The earliest historical accounts of the Cowlitz began in 1811 with the arrival of Pacific Fur Company agents out of Astoria. The second engagement between the Cowlitz and non-Indians took place after the North West Company, which had bought out the Pacific Fur Company in 1813, dispatched hunters and trappers — including Iroquois Indians — up the Cowlitz River. This opening into Cowlitz country provided the Hudson Bay Company, which merged with the North West Company, a chance to trade with the natives.
An epidemic in 1829 and 1830, believed to be a virulent Asian influenza, was carried in by Captain John Domines' American ship Owyhee. Affected villages became hellish scenes of sickness and death, and populations dropped precipitously.
In the mid-19th century, native and non-native relations grew episodically ugly as pioneers, backed by the U.S. government, began to set roots on Cowlitz lands. The principal aims of Cowlitz chiefs were to establish cooperation with the federal government and a permanent Cowlitz territory. Two treaties were negotiated in the middle 1800s. The Congress failed to ratify the first one. In 1855, during a second treaty session with territorial governor Isaac Stevens, the Cowlitz refused to become parties to a document that would eliminate their rights to traditional homelands, then relegate them to the alien coastal Quinault reservation. The treaty collapse led to the United States government's confiscation of territory and resources without the Cowlitz' assent.

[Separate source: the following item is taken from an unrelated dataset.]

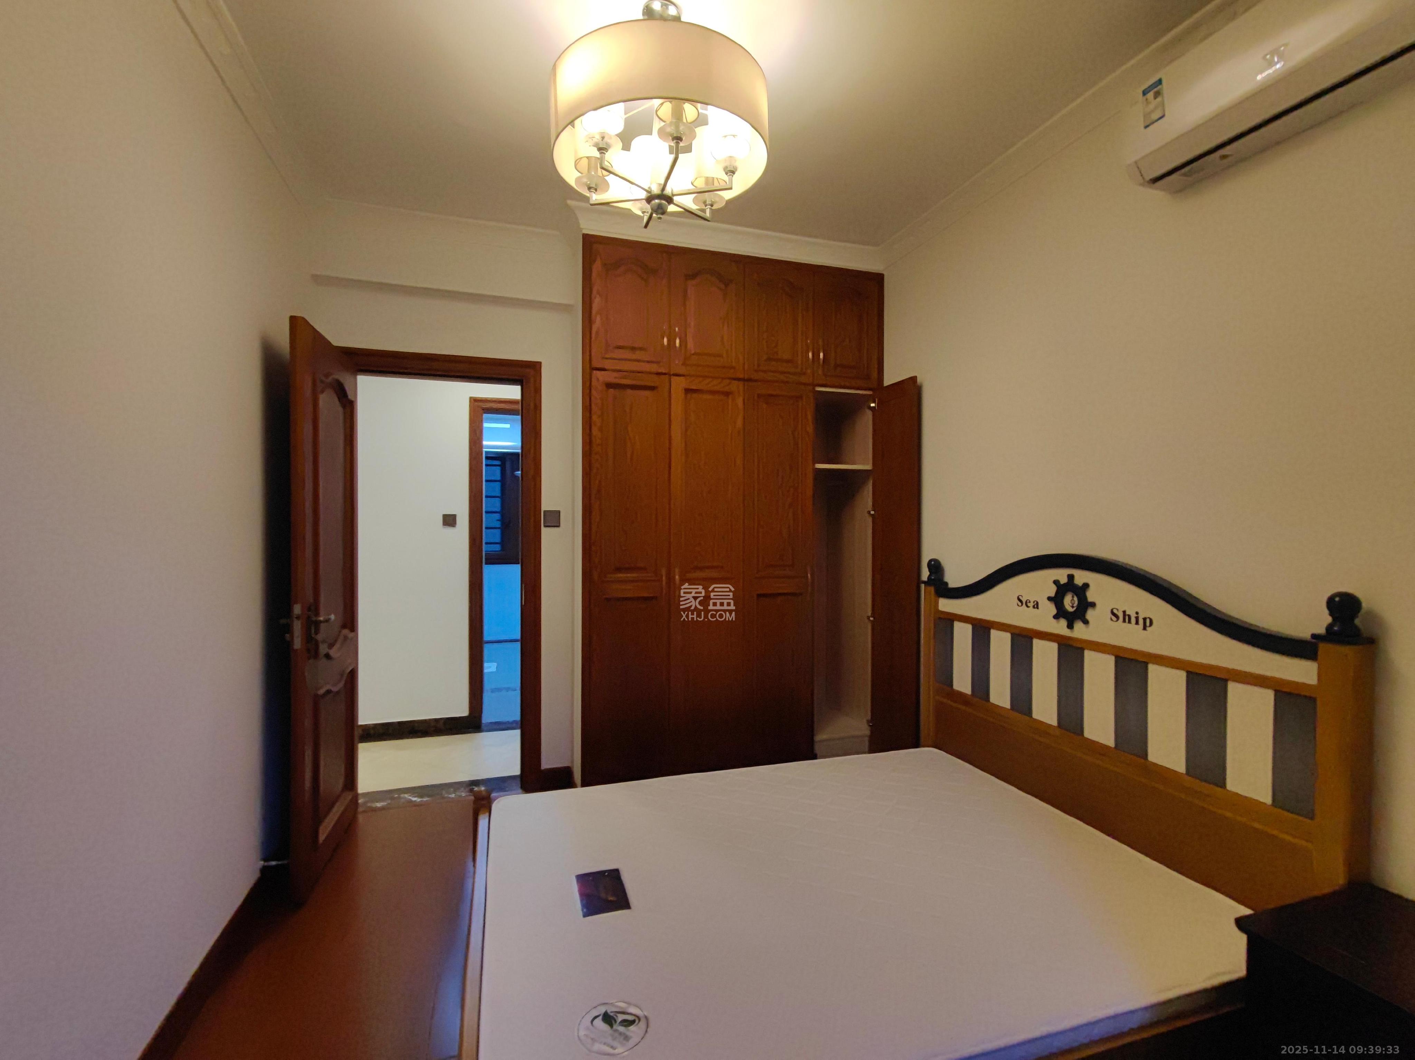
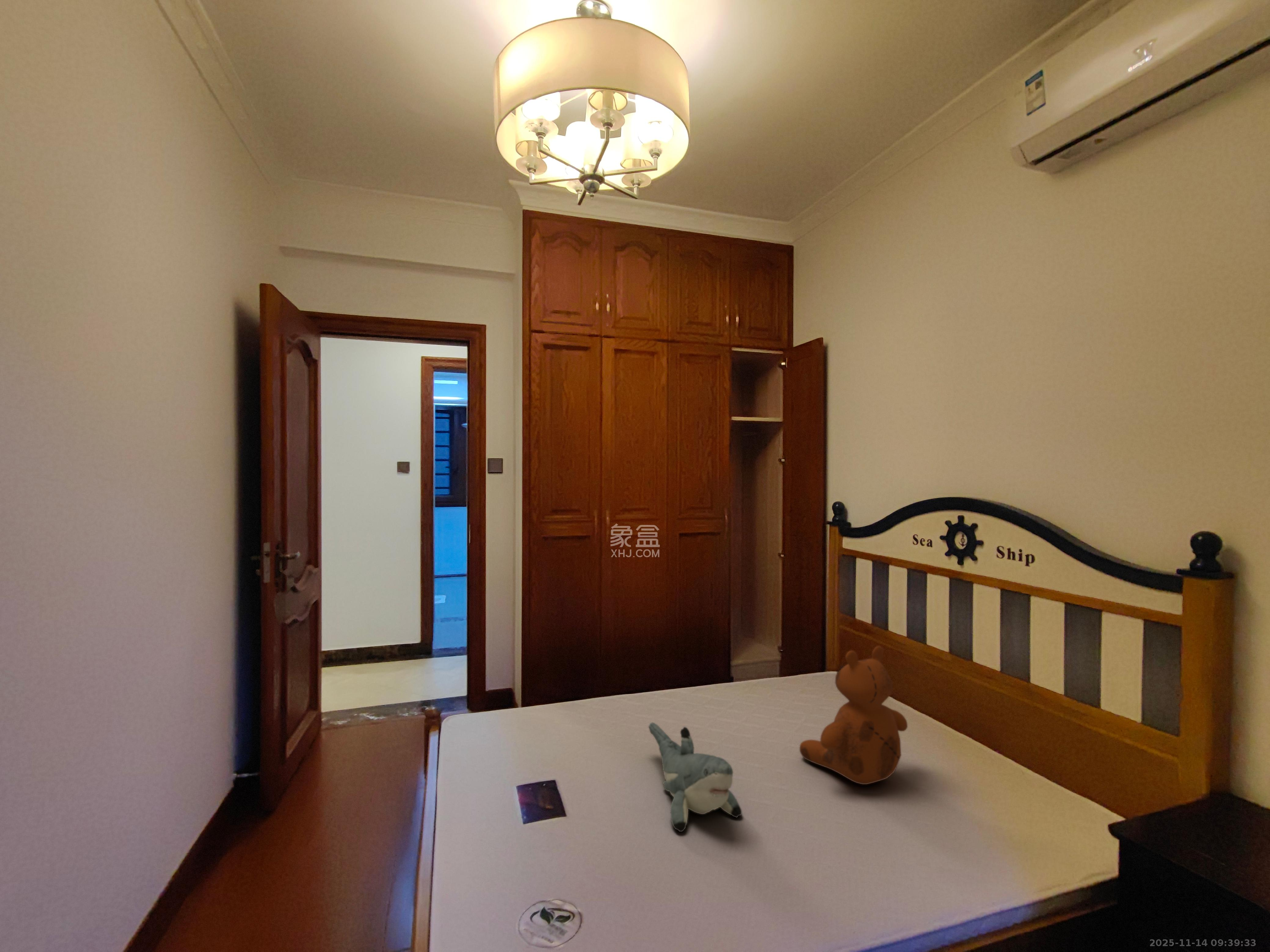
+ shark plush [648,722,742,832]
+ teddy bear [799,646,908,785]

When war between the Indians and whites erupted that same year, the Cowlitz tribe was assured they would be provided with a reservation if their agitated young braves did not join in the fighting. As a result, the Cowlitz area remained free of native-initiated violence during the war. However, the assurance of a Cowlitz reservation in return for cooperation was evidently ignored.
In 1906, a Cowlitz chief named Atwin Stockum sued the federal government to retrieve several pieces of land for his tribe, thus inspiring a series of disputes with the government over decades. Throughout the 1900s, the Cowlitz Tribe carried on a lonely defense of its interests.

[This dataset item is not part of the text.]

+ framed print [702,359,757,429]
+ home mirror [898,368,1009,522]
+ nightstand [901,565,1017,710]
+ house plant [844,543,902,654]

Also at the beginning of the 20th century, the system of chiefs evolved into a system of elected presidents. In addition, by 1950, a constitutional elective tribal council structure came into being.
The State of Washington commenced to enforce its fish and wildlife regulations against Indians in 1920, provoking confrontations between enforcers and the Cowlitz. The long-term struggle was finally resolved with the issuance of ID cards to the Cowlitz, which entitled bearers to fish and hunt for subsistence.
In the 1950s, the Cowlitz tried to dissuade the City of Tacoma from building a hydroelectric dam on the Cowlitz River near the site of Taoup, an old Cowlitz village. The city prevailed and dam backwaters inundated individual holdings and tribal burial grounds.
In 1946, the Cowlitz land-claims efforts shifted from dealing with the Congress to the new Indian Claims Commission set up by the United States. In 1951, the Cowlitz leaders entered a land-claims petition against the federal government. Twenty-two years later, the commission found in favor of the Cowlitz Indian Tribe by asserting that the government had in effect deprived the tribe "...of its aboriginal Indian title as of March 20, 1863, without payment of any compensation therefore." The commission further acknowledged a total area of 1.66 million acres, about two-thirds of the aboriginal land area. The settlement put forth by the United States came to about a half dollar an acre.
Throughout the last two decades of the century, the Cowlitz pressed their efforts to win formal recognition from the federal government.